# Finally painted!



## RandyMac (Oct 7, 2011)

Got lots to put back on though.

Three coats of Imron "Detonator Yellow" and got bedliner too.


----------



## Ductape (Oct 7, 2011)

Kool !!!


----------



## lfnh (Oct 7, 2011)

Turned out very nice !


----------



## hanniedog (Oct 7, 2011)

What year Ranchero is it?


----------



## rwoods (Oct 7, 2011)

The Ranchero is looking good. Ron


----------



## RandyMac (Oct 8, 2011)

Thanks guys, I really have been looking forward to getting the old thing painted.
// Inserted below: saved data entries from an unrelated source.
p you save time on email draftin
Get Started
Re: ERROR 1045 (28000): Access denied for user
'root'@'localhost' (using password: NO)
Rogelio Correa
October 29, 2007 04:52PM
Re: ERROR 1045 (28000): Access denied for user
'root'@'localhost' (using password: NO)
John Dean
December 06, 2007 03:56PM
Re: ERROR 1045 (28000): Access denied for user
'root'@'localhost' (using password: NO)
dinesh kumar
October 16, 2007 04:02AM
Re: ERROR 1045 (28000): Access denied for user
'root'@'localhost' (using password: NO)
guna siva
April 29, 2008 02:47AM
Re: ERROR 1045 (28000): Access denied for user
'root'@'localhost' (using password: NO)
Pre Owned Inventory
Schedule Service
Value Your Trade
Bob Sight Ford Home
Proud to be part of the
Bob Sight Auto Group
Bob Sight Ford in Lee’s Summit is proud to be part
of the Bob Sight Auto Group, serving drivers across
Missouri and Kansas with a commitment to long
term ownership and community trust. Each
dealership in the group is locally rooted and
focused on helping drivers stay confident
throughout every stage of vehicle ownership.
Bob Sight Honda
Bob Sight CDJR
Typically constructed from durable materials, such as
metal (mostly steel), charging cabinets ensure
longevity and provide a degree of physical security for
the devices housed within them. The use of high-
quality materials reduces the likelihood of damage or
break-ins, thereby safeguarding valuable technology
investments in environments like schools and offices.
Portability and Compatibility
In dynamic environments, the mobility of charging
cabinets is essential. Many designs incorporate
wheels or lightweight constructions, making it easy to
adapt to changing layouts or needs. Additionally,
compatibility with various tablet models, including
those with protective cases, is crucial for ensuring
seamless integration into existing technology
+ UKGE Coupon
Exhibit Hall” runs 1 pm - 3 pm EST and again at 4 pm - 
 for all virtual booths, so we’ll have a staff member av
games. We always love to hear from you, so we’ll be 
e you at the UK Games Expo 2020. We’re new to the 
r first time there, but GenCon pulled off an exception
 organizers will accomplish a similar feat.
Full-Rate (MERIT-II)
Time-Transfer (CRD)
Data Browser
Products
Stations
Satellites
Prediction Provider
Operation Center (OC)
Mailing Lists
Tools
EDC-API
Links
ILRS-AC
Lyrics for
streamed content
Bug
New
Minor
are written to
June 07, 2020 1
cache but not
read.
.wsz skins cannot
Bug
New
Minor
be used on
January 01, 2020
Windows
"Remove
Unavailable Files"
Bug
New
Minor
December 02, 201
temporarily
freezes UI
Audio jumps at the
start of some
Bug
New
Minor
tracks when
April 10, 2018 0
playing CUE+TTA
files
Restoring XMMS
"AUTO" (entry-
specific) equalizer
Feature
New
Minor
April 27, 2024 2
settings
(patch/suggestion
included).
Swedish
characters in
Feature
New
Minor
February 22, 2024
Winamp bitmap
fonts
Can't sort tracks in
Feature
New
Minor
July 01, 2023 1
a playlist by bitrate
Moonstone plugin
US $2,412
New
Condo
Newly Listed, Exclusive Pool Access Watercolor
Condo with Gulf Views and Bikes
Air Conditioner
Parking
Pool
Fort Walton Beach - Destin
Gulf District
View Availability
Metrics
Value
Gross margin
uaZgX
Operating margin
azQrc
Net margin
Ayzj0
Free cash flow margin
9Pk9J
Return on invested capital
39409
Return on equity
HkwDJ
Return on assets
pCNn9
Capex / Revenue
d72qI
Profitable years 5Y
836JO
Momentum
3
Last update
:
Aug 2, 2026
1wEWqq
It didn't take long for the salt air to start surface rust.
The main intent was to put a tough finish on it, but holy smokes that Imron was very expensive, All told we paid $1800 in labor and $1400 in paint, primer, bedliner......


----------



## Rookie1 (Oct 8, 2011)

Nice job. You need to show it off better and take some pics without the fence in the way. Looks good,I like Fords from that era.


----------



## RandyMac (Oct 8, 2011)

Yeah, it was behind the fence so you couldn't see that the bumpers and other things were off, like the grill and all. Better pics will be taken when everything is back on.


----------



## belgian (Oct 8, 2011)

Nice paint job and car, ...but I have to ask......did it have to be yellow ???? :hmm3grin2orange:


----------



## RandyMac (Oct 8, 2011)

Yes Roland my friend, it had to be yellow.


----------



## RandyMac (Oct 9, 2011)




----------



## olyman (Oct 9, 2011)

RandyMac said:


> Thanks guys, I really have been looking forward to getting the old thing painted. It didn't take long for the salt air to start surface rust.
> The main intent was to put a tough finish on it, but holy smokes that Imron was very expensive, All told we paid $1800 in labor and $1400 in paint, primer, bedliner......


 
theres a paint?? sold by arnold mtr supply, 30 minutes from me..just put the catalyst to the paint,,and spray it on...damn tough stuff!!!! painted the burnt truck i rebuilt with it...$83 a qt.......


----------



## Guido Salvage (Oct 11, 2011)

Good job, but you need a wiper....


----------



## RandyMac (Oct 18, 2011)

Getting there.


----------



## wigglesworth (Oct 18, 2011)

Really needs a big McC insignia on the door!!! 


Looks awesome Randy. My grandad had a red one from about the same year. It was a 289 -4 speed if I remember right.


----------